Of love...And then there is that lot who simply love the rains for somehow... for some strange reason they find it very (for the loss of a better word) romantic. And no not just the ones who’re in love with someone, even those who’re in love with the idea of love, love rains… right! This mostly is due to our highly creative and entertaining cinema, apna Bollywood where we have from time immemorial witnessed the suave dashing handsome ‘hero’ and the shy rosy cheeked (no mention of makeup it would ruin the whole mood) ‘heroine’ dancing around trees in the rain, or just looking into each other’s eyes while it rains with that deeply-in-love look, basically an overdose of the lovey-dovey coochie-cooie sentiment they want to convey.. ok we get it, you’re madly in love…Paani ki barsaat se gaano ki barsaat aa jaati hai, as we croon the cheesiest of rain-themed songs.

So here we are, linking rains with romance and why not, it’s a time when we all want to feel warm and cuddle up, be it your soft toy, your dog or the person you love.

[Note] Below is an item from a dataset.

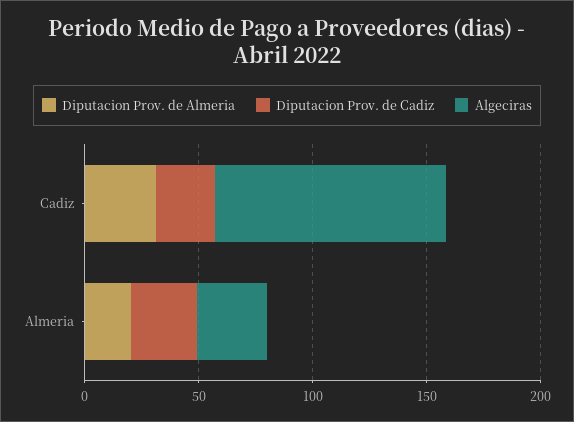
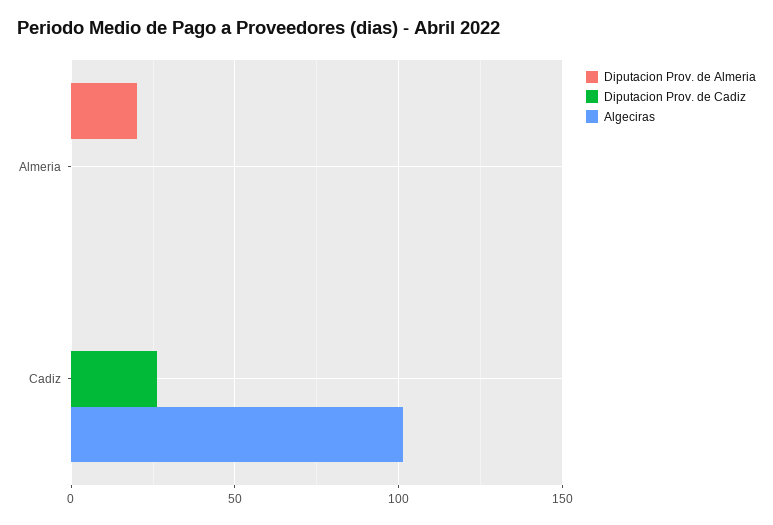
Diputacion Prov. de Almeria, Cadiz: 30 -> 0
Diputacion Prov. de Cadiz, Almeria: 30 -> 0
Algeciras, Almeria: 30 -> 0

End of it all, each one of us loves a rainy day, we have all found immense joy in getting drenched against the elders’ warnings, standing alone facing the sky hugging the rain, riding our bikes in the drizzle, craving for garam pakoras, sipping hot tea, chocolate, coffee whatever your taste.. Easily the best time of the year, no summer days, no cool winters will ever be anticipated as much as this splish-splash season.